Die Folge: Arbeitslose erhalten zwar Unterstützung. Allerdings - in der ersten Stufe - nur zeitlich begrenzt und mit hohem Abschlag zum ursprünglichen Gehalt, was wegen der geringen Lohnhöhe schnell zu Finanznot führt. In der zweiten Stufe wird mit dem Arbeitslosengeld II (Hartz IV) nur noch das Überleben am Rande des Elends ermöglicht. Auf diese Weise wird sichergestellt, dass ausreichend »Leistungsanreize« zur »freiwilligen« Aufnahme einer Tätigkeit bestehen, auch wenn sie extrem gering bezahlt wird. Zudem bleibt die Arbeitslosigkeit als Drohkulisse für alle Arbeitenden erhalten. »Arbeit muss sich immer mehr lohnen als Arbeitslosigkeit« drückt aus, dass das Wirtschaftssystem auf dem Zwang zur Arbeit beruht, der auch durch ein Bedingungsloses Grundeinkommen nicht ausgehebelt werden darf.

Bildung

Als wichtige Ursache für Arbeitslosigkeit, Niedriglöhne und damit von Armut gilt ein Mangel an Bildung. Doch wird der Job an der Supermarktkasse nicht sicherer oder besser bezahlt, wenn eine Nobelpreisträgerin ihn ausübt. Es sind die Unternehmen, die Bedarf an billiger Arbeit haben und entsprechende Arbeitsplätze anbieten. Was sie da anbieten, ist ein fixes Ensemble von Leistungsanforderungen und Bezahlung gemäß betrieblicher Kalkulation. Die Qualifikation der Bewerber ist lediglich eine Zugangsvoraussetzung. Es stimmt zwar: Höhere Leistungsanforderungen benötigen mehr Fähig- und Fertigkeiten und werden auch besser bezahlt. Daraus folgt aber nicht, dass in Deutschland nur noch gut verdient würde, wären nur alle hoch qualifiziert. Auch die Billigjobs müssen sein und besetzt werden.

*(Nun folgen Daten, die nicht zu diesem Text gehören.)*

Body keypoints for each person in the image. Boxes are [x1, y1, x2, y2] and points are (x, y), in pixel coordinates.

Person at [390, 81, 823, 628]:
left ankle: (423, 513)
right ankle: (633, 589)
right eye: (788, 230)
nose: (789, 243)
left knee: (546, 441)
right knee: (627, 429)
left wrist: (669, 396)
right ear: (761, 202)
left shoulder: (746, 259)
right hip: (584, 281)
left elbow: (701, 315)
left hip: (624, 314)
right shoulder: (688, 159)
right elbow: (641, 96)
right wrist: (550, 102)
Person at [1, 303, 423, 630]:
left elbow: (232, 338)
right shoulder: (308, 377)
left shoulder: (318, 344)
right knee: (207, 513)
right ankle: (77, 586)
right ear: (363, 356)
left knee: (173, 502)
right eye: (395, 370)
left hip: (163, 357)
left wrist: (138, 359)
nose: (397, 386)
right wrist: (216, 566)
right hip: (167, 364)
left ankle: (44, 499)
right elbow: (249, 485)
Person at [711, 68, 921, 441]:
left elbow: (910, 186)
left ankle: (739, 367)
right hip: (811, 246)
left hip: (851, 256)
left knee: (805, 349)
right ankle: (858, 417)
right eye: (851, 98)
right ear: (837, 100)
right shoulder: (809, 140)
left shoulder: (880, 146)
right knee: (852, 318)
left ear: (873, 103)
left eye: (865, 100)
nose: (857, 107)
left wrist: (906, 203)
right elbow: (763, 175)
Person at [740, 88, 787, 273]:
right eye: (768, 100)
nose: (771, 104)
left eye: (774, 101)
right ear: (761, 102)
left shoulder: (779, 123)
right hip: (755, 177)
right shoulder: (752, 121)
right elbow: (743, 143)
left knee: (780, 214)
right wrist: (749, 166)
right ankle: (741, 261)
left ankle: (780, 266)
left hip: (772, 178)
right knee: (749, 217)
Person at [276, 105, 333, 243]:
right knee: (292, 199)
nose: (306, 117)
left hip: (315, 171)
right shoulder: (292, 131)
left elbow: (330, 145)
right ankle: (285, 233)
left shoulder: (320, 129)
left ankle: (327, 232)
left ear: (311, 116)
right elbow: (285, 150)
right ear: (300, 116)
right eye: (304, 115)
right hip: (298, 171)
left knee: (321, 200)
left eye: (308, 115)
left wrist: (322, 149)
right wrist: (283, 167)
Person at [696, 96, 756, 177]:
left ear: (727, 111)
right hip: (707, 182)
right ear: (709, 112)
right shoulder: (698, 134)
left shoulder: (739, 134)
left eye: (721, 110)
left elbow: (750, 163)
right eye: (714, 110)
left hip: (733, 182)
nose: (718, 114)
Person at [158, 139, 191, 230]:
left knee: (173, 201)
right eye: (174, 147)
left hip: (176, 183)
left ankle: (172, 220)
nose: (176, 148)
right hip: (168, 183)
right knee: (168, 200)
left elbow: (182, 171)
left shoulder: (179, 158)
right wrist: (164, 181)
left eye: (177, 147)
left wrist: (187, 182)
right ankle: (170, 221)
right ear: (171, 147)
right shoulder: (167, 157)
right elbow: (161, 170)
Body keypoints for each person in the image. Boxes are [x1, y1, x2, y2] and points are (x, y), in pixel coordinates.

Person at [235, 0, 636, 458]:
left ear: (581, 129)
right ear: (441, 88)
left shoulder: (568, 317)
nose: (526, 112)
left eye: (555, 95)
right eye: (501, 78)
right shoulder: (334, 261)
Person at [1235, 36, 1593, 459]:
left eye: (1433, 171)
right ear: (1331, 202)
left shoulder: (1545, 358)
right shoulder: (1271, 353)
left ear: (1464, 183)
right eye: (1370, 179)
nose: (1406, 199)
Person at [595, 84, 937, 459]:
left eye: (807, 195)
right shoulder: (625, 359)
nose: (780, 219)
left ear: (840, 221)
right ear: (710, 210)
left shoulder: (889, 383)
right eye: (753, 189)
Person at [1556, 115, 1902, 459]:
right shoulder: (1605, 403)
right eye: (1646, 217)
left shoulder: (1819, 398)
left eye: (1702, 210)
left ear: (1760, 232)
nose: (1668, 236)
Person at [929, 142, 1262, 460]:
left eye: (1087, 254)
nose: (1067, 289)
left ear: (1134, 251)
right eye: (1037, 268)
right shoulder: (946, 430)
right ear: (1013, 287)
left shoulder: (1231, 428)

Die Armut steht also schon vor der Besetzung des Jobs fest, nämlich in der Gestalt gering entlohnter Arbeitsplätze. Diese werden häufig von Migranten besetzt, deren Lohnbescheidenheit auf zusätzliche Zwänge zurückgeht.

Umverteilung

Häufig wird gesagt, der Grund für die Armut liege darin, dass zu wenig umverteilt werde. So gesehen wäre die Armut in einer staatlichen Unterlassung begründet. Das ist nicht ganz logisch - eine Ursache kann ja schlecht etwas sein, das eben nicht geschieht. Zutreffend ist: Der Arbeitsmarkt produziert die Armut, die durch staatliche Umverteilung bloß vermindert, aber nicht verhindert wird. Wer den Staat verantwortlich macht, hat die Unternehmen bereits aus Verantwortung entlassen.

»Reicher Mann und armer Mann / standen da und sah’n sich an. / Und der Arme sagte bleich: / Wär ich nicht arm, wärst du nicht reich« - als Bertolt Brecht das schrieb, hatte er kaum Umverteilung im Sinn. Brecht glaubte nicht, der Arme wäre arm, weil der Reiche ihm nichts abgebe. Er wusste, dass es die Armut der einen ist, die den Reichtum der anderen schafft.